Policy-makers, human resources personnel need to be aware of gender/ethnicity vulnerabilities

by Jenny Hall

Mar 21/06, New research at the University of Toronto is the first to empirically document that women who are visible minorities face a double dose of harassment in the workplace – based both on sex and ethnicity.

Professor Jennifer Berdahl of the Joseph L. Rotman School of Management and Celia Moore, a PhD student, tested the “double jeopardy hypothesis” by surveying workers at three male-dominated manufacturing plants and three female-dominated social service organizations.

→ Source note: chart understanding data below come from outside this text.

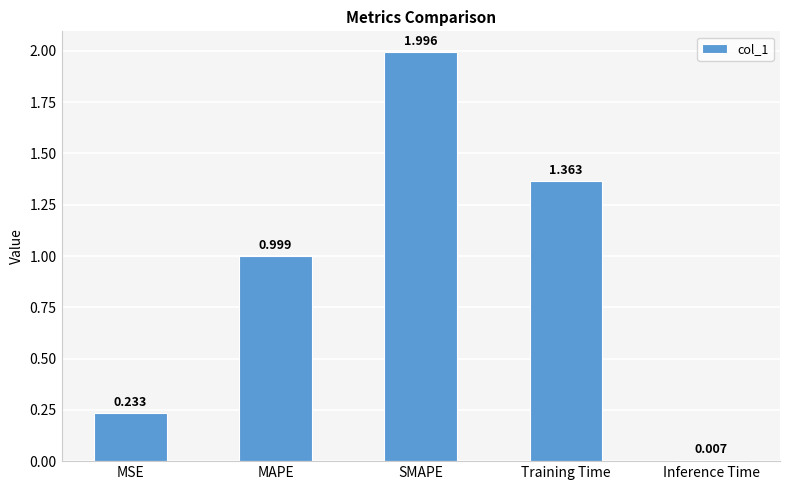

The value at SMAPE is 0.5. True or false?

False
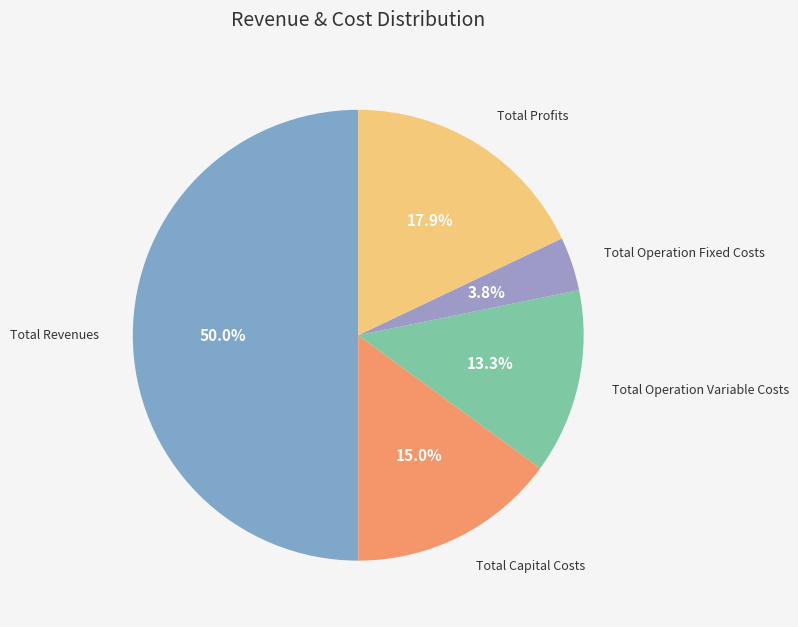

Which slice is the largest?

Total Revenues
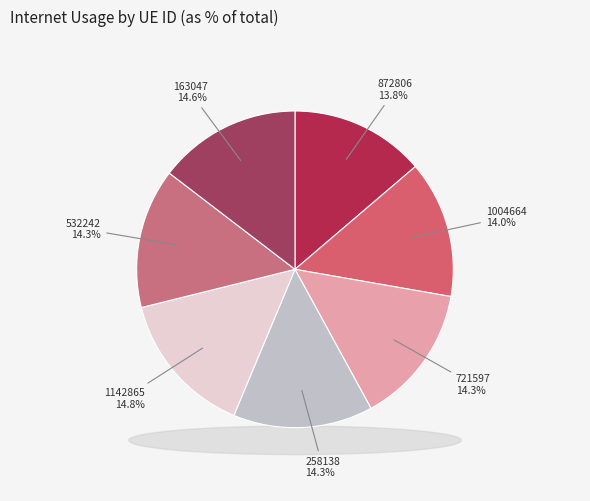

Between 721597 and 872806, which is larger?

721597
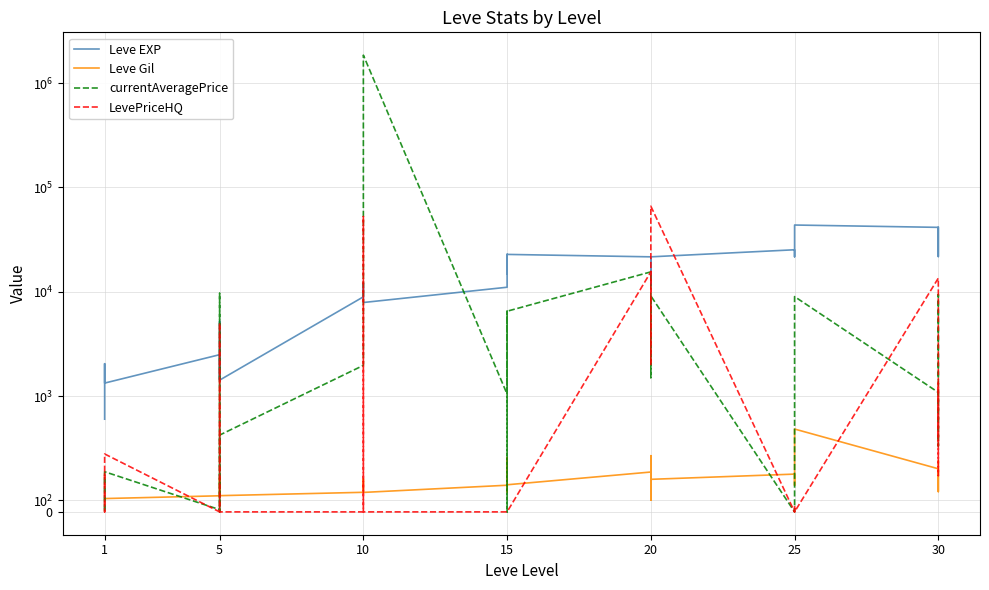

What is the difference between the maximum and minimum values in the currentAveragePrice series?

1854197.2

“If you add up their sexual and ethnic harassment,” says Berdahl, “minority women are harassed more than others.” The researchers were interested in two theories of harassment: additive, which predicts that minority women face harassment that is the sum of their status as women and as minorities, and multiplicative, which suggests that sex and race are not independent categories and predicts that minority women would face compounded harassment. The researchers found that their data supported the additive theory, though Berdahl suspects that further research using a larger sample might lend point to the multiplicative theory as more accurate.

The study, published in the March issue of the Journal of Applied Psychology, was also the first to examine the prevalence of “not-man-enough” harassment among women. Says Berdahl, “Not-man-enough harassment is shorthand for making somebody feel like they’re not tough enough, calling them a wimp, telling them they’re too sensitive. It’s been conceptualized as something that happens to men, primarily from other men.” Berdahl and Moore found that there were no sex differences in the experience of this sort of harassment — that is, it happened to women as much as to men. Both men and women of colour, however, were disproportionately targeted, suggesting that ethnicity plays a role in this type of sexual harassment.

“Right now our prototype of a sexual harassment victim is a white woman and our prototype of a victim of racism in the workplace is a black man,” says Berdahl. She hopes that policy-makers and human resources professionals will pay heed to the propensity for minority women to be particularly vulnerable to harassment in the workplace.